Collard greens sauteed with onion, garlic and ginger until tender, a simple, fresh-tasting Ethiopian side served warm or at room temperature.
Gomen is one of the milder, gentler dishes on an Ethiopian table, collard greens cooked with onion, garlic and ginger until softened but still retaining some bite, offering a cooling contrast to the region's spicier stews. Unlike many Ethiopian dishes that lean heavily on berbere, gomen is seasoned simply, letting the greens' natural earthy flavor come through with just enough aromatics to keep it interesting.
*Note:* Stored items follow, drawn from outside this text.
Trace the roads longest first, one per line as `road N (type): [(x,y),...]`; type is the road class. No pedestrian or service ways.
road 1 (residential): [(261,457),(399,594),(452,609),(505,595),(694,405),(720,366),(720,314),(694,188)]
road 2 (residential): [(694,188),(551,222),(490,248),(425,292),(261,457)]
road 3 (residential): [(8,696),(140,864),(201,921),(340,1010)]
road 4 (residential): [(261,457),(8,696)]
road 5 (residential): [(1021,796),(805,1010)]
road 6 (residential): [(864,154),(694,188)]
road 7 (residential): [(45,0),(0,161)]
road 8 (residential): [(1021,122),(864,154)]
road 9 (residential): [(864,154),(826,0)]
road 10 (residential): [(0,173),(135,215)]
Served warm or at room temperature alongside injera and other components of a traditional platter, gomen provides a refreshing, vegetable-forward balance to the richer, spicier dishes typically served alongside it.
Serves 4
Heat oil in a large pot and cook onion until softened, about 8 minutes.
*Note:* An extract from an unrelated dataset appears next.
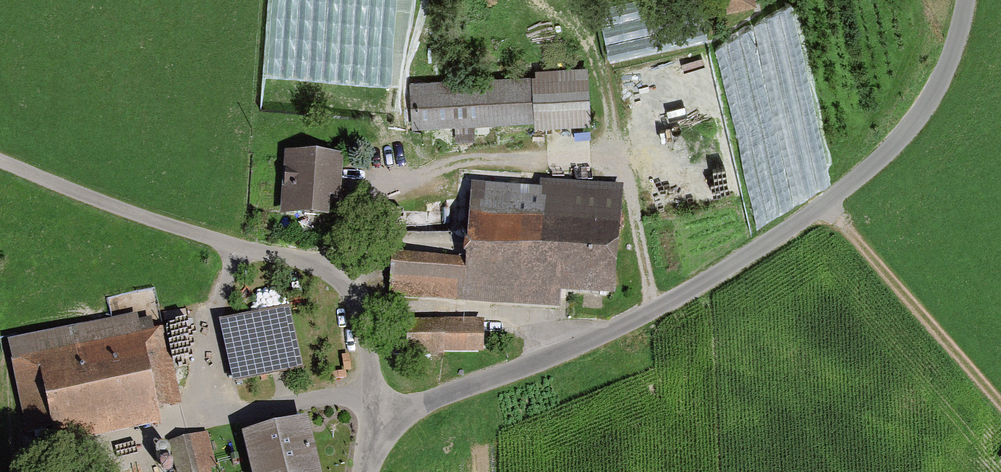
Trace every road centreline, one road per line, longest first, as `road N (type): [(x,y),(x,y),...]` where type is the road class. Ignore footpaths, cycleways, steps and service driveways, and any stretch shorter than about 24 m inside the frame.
road 1 (unclassified): [(374,423),(656,309),(824,203),(875,164),(931,99),(967,0)]
road 2 (unclassified): [(0,161),(168,224),(334,268),(363,309),(374,423)]
road 3 (track): [(1000,402),(824,203)]

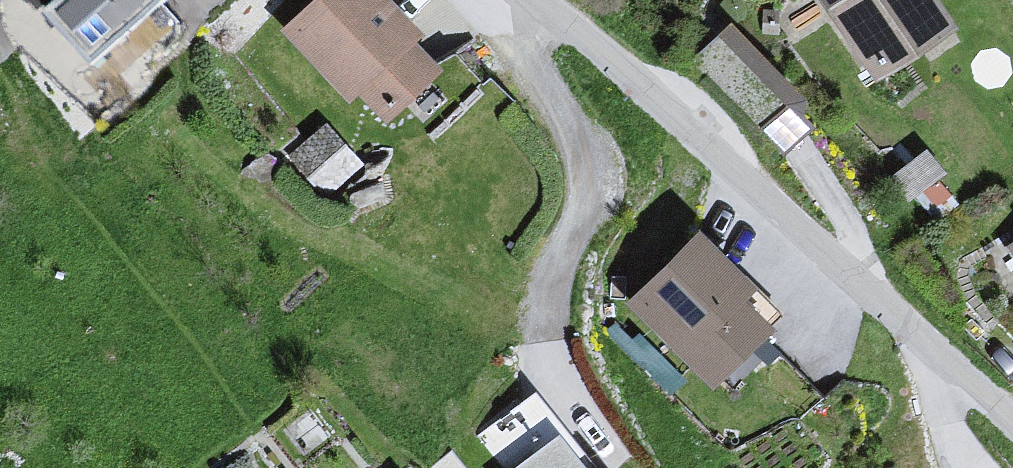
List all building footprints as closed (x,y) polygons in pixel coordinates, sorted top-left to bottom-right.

Add garlic, ginger and chile if using, cooking 2 minutes until fragrant.
Add the chopped collard greens in batches, stirring to wilt them down as they cook.
Add the greens in batches rather than all at once β they'll wilt down significantly and are easier to manage in stages.
Add water and salt, cover, and simmer 15-18 minutes until the greens are tender but still have some bite.
Serve warm or at room temperature alongside injera or other dishes.
Add the collard greens gradually in batches, since they wilt down substantially and are easier to stir into a full pot in stages.
Don't overcook the greens; they should remain slightly tender-crisp rather than fully mushy for the best texture.
Adjust the chile to your heat preference, or omit it entirely for a milder version of this generally gentle dish.
Kale can substitute for collard greens if that's more readily available.
Some households add a bit of niter kibbeh instead of plain oil for extra flavor.
Adding diced potato makes this a heartier, more substantial side dish.
Refrigerate up to 4 days in an airtight container; reheat gently on the stove or serve cold as a simple, refreshing side.
Gomen is a common vegetable side dish across Ethiopian cuisine, particularly valued for offering a milder, cooling counterpoint to the country's many berbere-spiced stews on a traditional shared platter.
Yes, kale or even mustard greens work well with the same technique, though collard greens are the most traditional choice.
Add extra sliced chile or a spoonful of berbere spice for more heat, adjusting to your preference.
They likely need a bit more simmering time β continue cooking, checking every few minutes, until they reach your desired tenderness.